SOURCE TEXT ::
------

In our reading Sunday, my wife and I were in Acts 11 and 12.  When we read Acts 12, I had to chuckle at what happened, and yet also reflected how often what happened then happens now.

In ch. 12, Herod had decided to persecute the church at Jerusalem.  He put to death James, the brother of John.  Because this greatly pleased the Jews, with whom the Herods pretty much always had uneasy relationships, he also imprisoned Peter.  V. 5 tells us that constant prayer was offered to God for him by the church.  What happens next always impresses me:  on the night before Peter was to be brought out, probably to be executed, that night Peter was sleeping…. (!)

“Sleeping”….

I wonder what you and I would do under similar circumstances.

Well, Peter is miraculously released, which ultimately cost the lives of 16 Roman soldiers and went to where many was gathered together for prayer.  This is where Rhoda comes in.

So excited was she to hear Peter’s voice on the other side of the door that she didn’t open it, but ran and told the others, “Peter’s outside the door!  Peter’s outside the door!”

Their response? –

In the vernacular of our day, “You’re out of your mind!”

“No!  He’s outside, he’s outside!”

“No way!”

“Way!”

“It must be his angel.”  This from one of the more spiritual brothers.

------

MATERIAL SHOWN ::
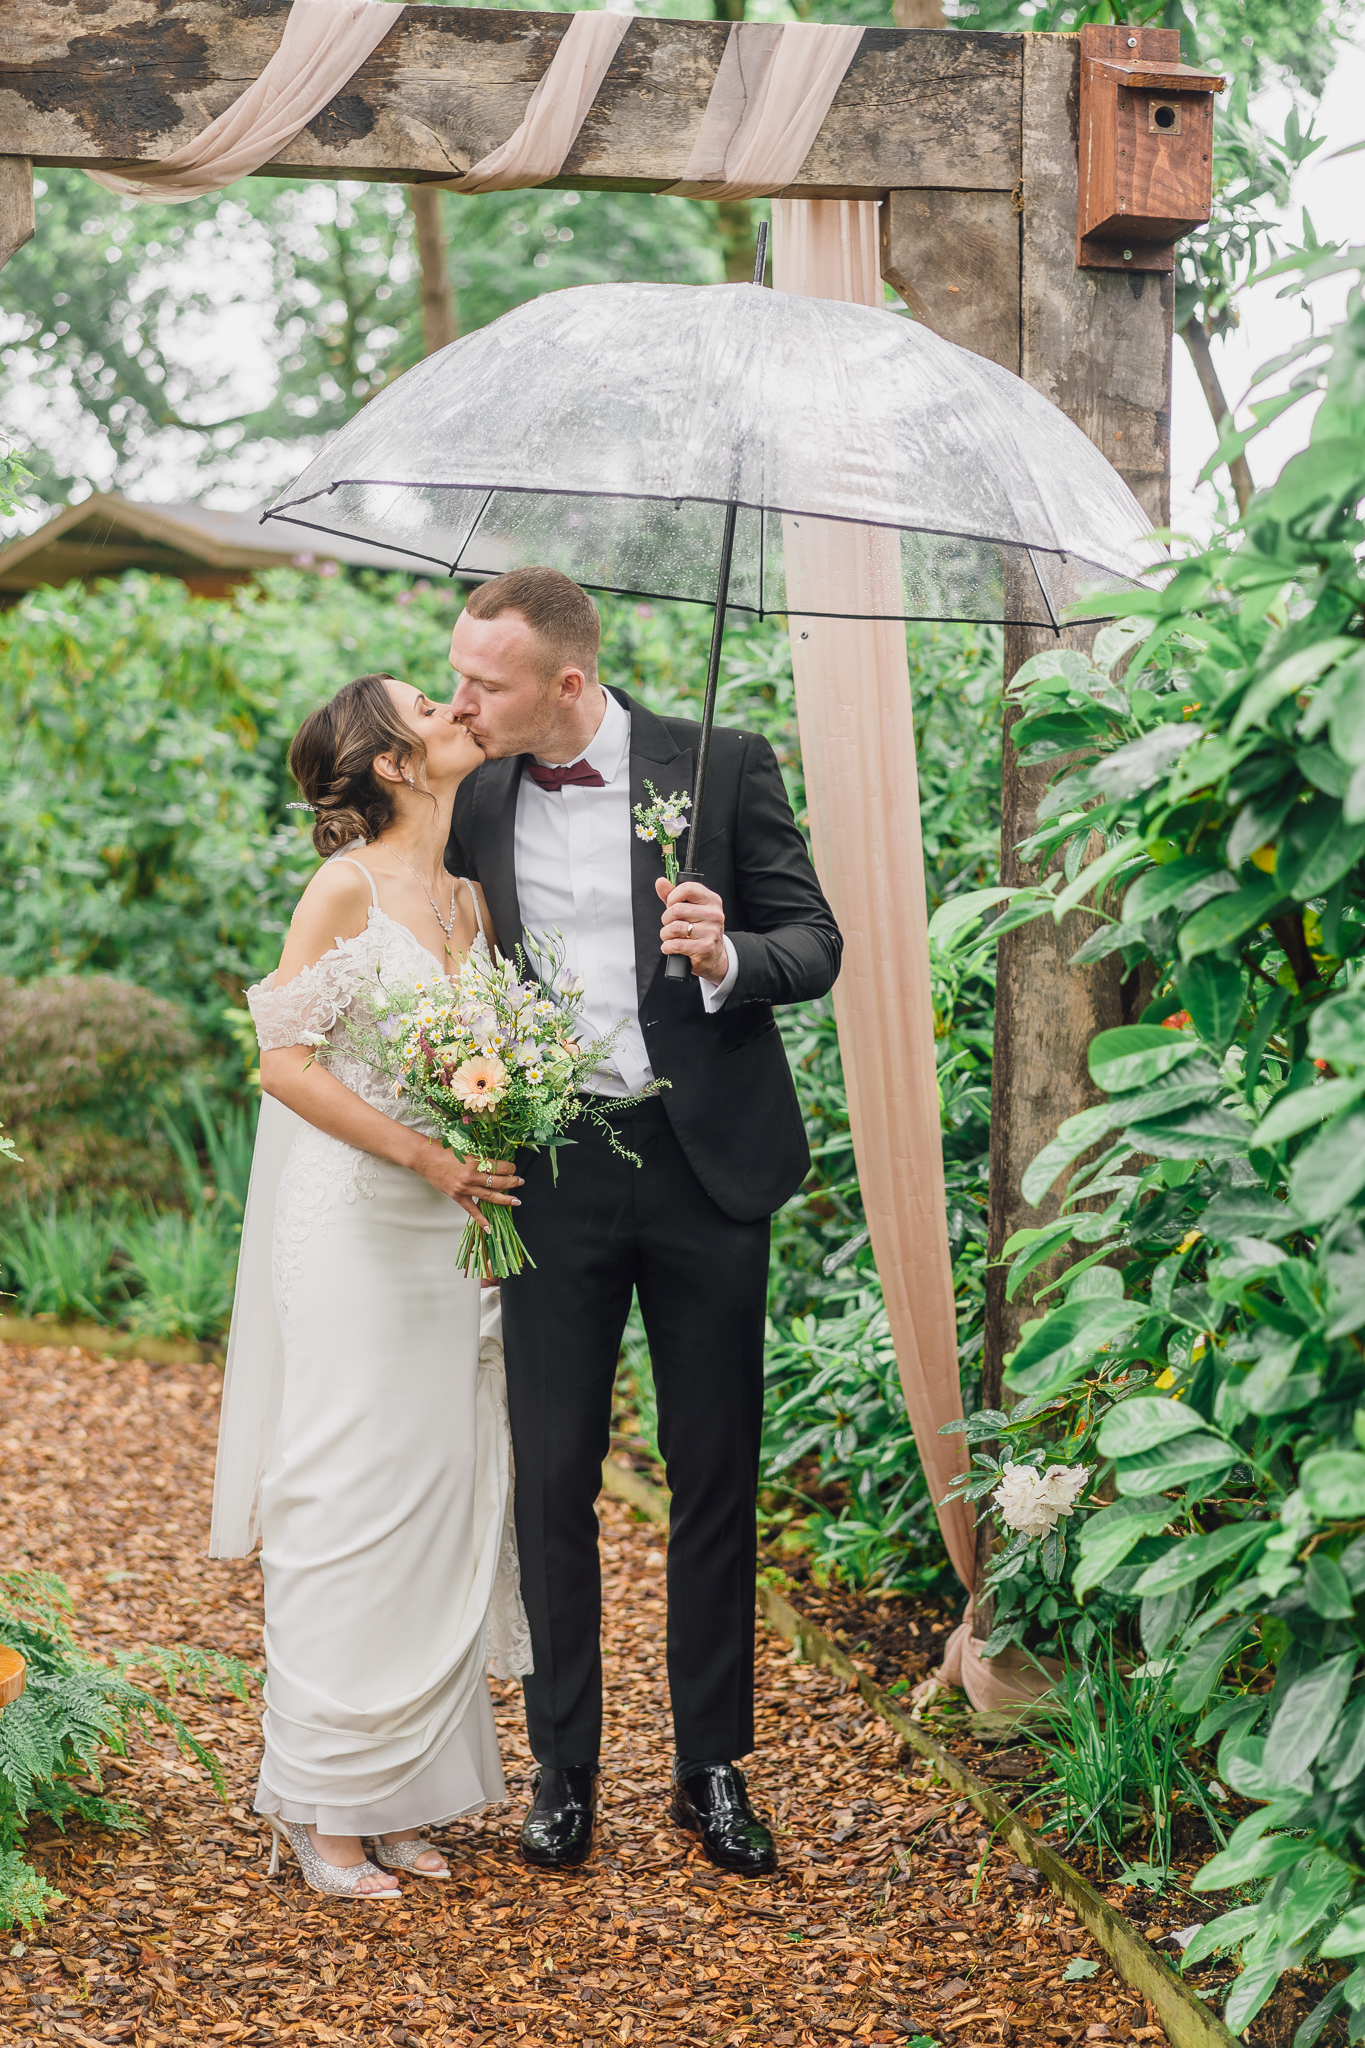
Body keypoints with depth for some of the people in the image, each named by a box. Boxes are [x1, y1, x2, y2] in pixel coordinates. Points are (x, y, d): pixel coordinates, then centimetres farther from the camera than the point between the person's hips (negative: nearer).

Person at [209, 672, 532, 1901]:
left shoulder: (470, 901, 12)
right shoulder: (346, 890, -8)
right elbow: (286, 1061, -13)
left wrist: (495, 1167, 1)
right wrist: (429, 1159, -16)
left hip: (450, 1244, 7)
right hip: (354, 1233, -7)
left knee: (443, 1512, 9)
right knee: (351, 1512, -2)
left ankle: (398, 1792, 20)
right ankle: (319, 1805, 10)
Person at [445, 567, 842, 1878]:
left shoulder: (723, 767, -6)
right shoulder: (477, 801, 3)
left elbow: (816, 943, -2)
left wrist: (728, 956, -23)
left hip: (703, 1161, -1)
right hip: (551, 1169, 2)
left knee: (716, 1474, 7)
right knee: (552, 1477, 4)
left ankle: (711, 1768, 21)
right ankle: (563, 1768, 18)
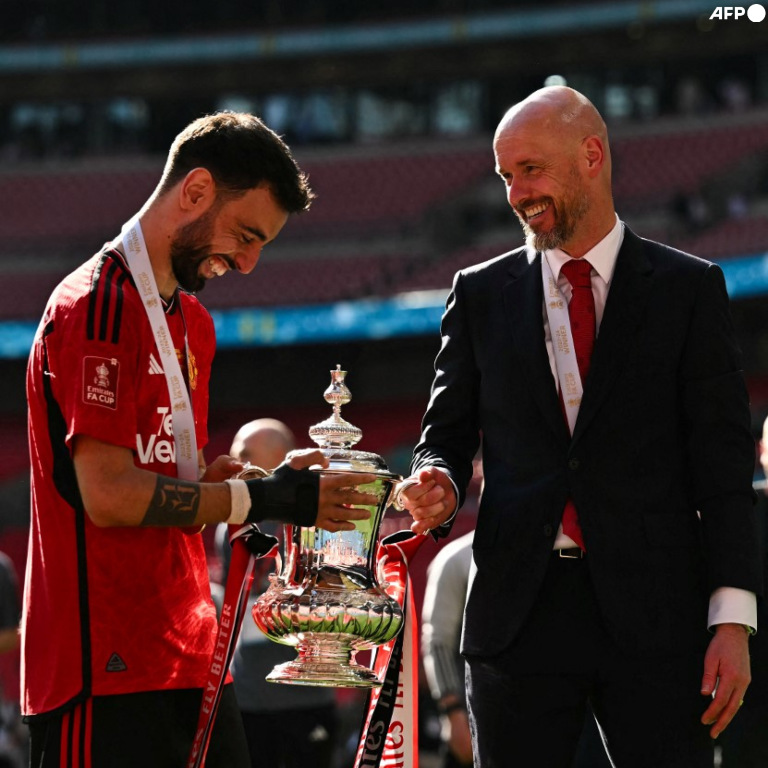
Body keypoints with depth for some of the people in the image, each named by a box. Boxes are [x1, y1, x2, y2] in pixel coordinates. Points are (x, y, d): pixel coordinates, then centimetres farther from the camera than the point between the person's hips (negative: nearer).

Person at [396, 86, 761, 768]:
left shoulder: (688, 289, 4)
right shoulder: (481, 294, 12)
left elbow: (723, 460, 1)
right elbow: (449, 431, 16)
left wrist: (732, 618, -7)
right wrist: (438, 483, -10)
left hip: (655, 610, -2)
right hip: (520, 605, 2)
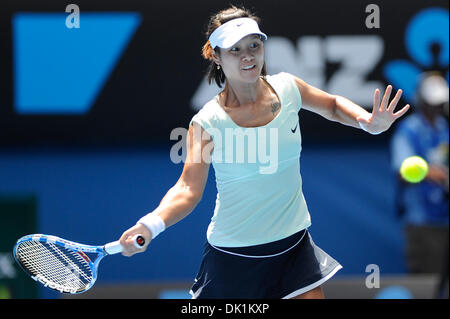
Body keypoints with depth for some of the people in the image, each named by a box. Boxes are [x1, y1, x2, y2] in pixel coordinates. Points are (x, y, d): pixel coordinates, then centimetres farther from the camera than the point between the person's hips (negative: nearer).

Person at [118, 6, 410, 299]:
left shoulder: (287, 88, -5)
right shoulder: (207, 123, -17)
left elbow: (332, 106, 15)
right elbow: (188, 189, -22)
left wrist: (368, 122, -6)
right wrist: (150, 225, -40)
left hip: (294, 242, 4)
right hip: (235, 255, -4)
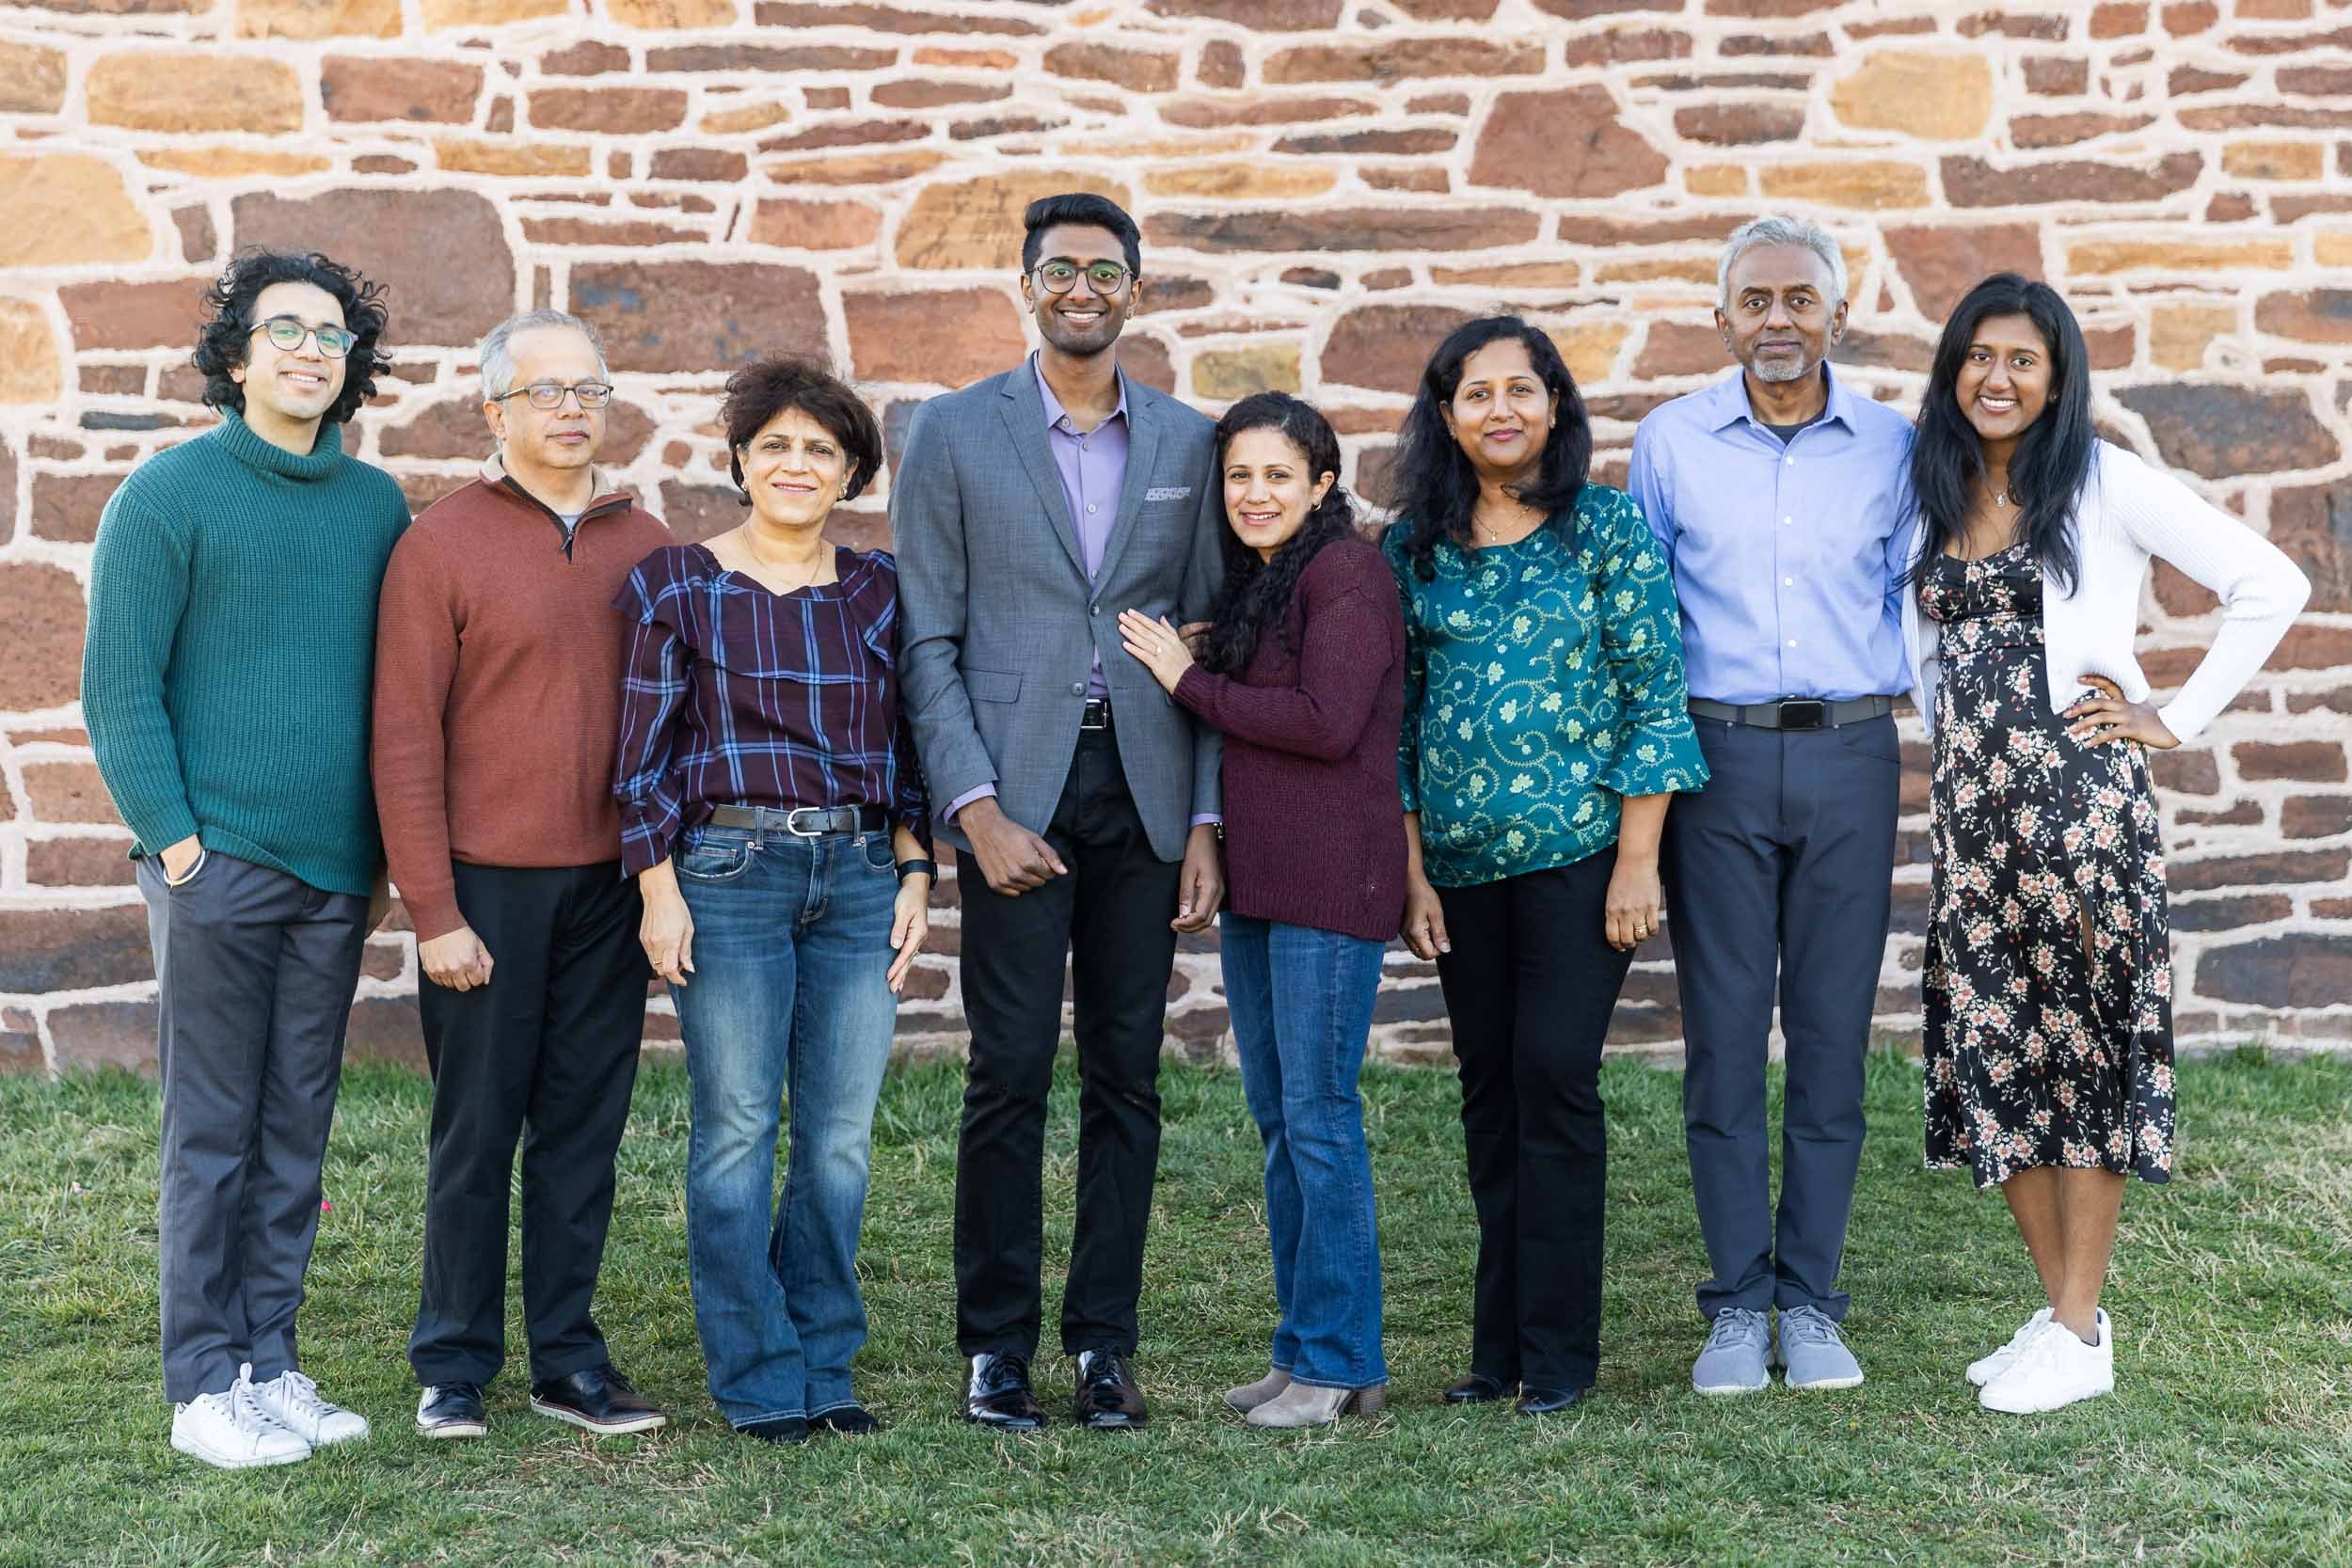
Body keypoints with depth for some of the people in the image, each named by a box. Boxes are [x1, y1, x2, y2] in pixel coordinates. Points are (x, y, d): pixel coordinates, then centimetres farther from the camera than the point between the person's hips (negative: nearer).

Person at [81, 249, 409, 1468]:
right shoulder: (170, 494, -3)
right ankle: (205, 1386, 10)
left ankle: (271, 1366, 19)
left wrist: (382, 848, 9)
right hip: (217, 864, -4)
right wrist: (172, 837, -11)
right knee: (213, 1134, 1)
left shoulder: (377, 505, 10)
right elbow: (119, 684, -6)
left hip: (337, 872, 4)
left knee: (296, 1133, 10)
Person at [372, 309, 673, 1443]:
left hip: (610, 883, 4)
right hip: (488, 884, -4)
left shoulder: (645, 545, 10)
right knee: (475, 1131, 4)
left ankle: (568, 1358, 18)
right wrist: (433, 910, -10)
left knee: (584, 1127, 8)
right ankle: (454, 1364, 16)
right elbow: (404, 741, -5)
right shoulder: (441, 545, -3)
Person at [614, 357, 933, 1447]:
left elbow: (905, 744, 15)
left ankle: (823, 1367, 17)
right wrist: (658, 889, -6)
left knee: (842, 1134, 4)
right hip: (727, 872, -3)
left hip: (859, 875, 3)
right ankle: (758, 1378, 10)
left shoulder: (877, 589, 11)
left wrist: (916, 878, 8)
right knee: (737, 1131, -1)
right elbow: (645, 748, 0)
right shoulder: (677, 583, 2)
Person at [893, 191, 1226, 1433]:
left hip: (1146, 792, 3)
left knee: (1126, 1076, 6)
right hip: (1016, 793, -2)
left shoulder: (1189, 443, 11)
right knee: (1010, 1073, -3)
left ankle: (1104, 1341, 15)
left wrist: (1207, 821, 1)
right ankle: (996, 1346, 10)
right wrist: (976, 808, -10)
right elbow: (927, 643, 0)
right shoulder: (954, 433, 4)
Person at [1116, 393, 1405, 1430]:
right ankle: (1302, 1349, 21)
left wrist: (1189, 683, -10)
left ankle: (1339, 1362, 2)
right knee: (1275, 1115, 12)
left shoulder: (1345, 573, -9)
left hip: (1329, 882, -9)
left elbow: (1327, 721, -19)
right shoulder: (1252, 582, 18)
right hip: (1255, 879, 9)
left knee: (1319, 1115, -6)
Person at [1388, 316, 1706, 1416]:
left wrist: (1638, 862, -9)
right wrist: (1413, 871, 5)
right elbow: (1398, 715, 10)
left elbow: (1655, 697, -4)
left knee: (1554, 1076, -8)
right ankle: (1499, 1344, 19)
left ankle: (1557, 1352, 2)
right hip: (1460, 862, 4)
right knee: (1490, 1091, 9)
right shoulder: (1414, 547, 7)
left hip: (1576, 851, -4)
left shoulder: (1607, 528, -2)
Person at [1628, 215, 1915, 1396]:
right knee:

------

REQUIREMENT A ::
From Rhoda's announcement at the door onward, list every line of speech that the Acts 12 reflection puts in quotation marks.
REQUIREMENT B ::
Pick up the reflection on Acts 12 after its final sentence and carry it forward.

TASK OUTPUT A ::
- "Peter's outside the door!  Peter's outside the door!"
- "You're out of your mind!"
- "No!  He's outside, he's outside!"
- "No way!"
- "Way!"
- "It must be his angel."

TASK OUTPUT B ::
Well – finally – they opened the door, and the Word says that they were…

…”astonished”(!)

Oh, my!

(Looking in the mirror) – how often we are “astonished” when the Lord answers prayer unexpectedly, as He did here.  I don’t know exactly what the believers were praying for when they prayed for him, but it evidently wasn’t that he would just show up at the door!

How often – too often – we’re like the man in Mark 9, who came to the Lord about his son and said, “…if You can do anything, have compassion on us and help us.”  I think the Lord was very emphatic in the first part of His reply when He said, “If you can believe – all things are possible to him who believes.” 

Immediately the father of the child cried out and said with tears, “Lord, I believe; help my unbelief!” Mark 9:17-24.

Aye, there’s a prayer for us poor believers!

“Lord, we believe.  Help our unbelief!”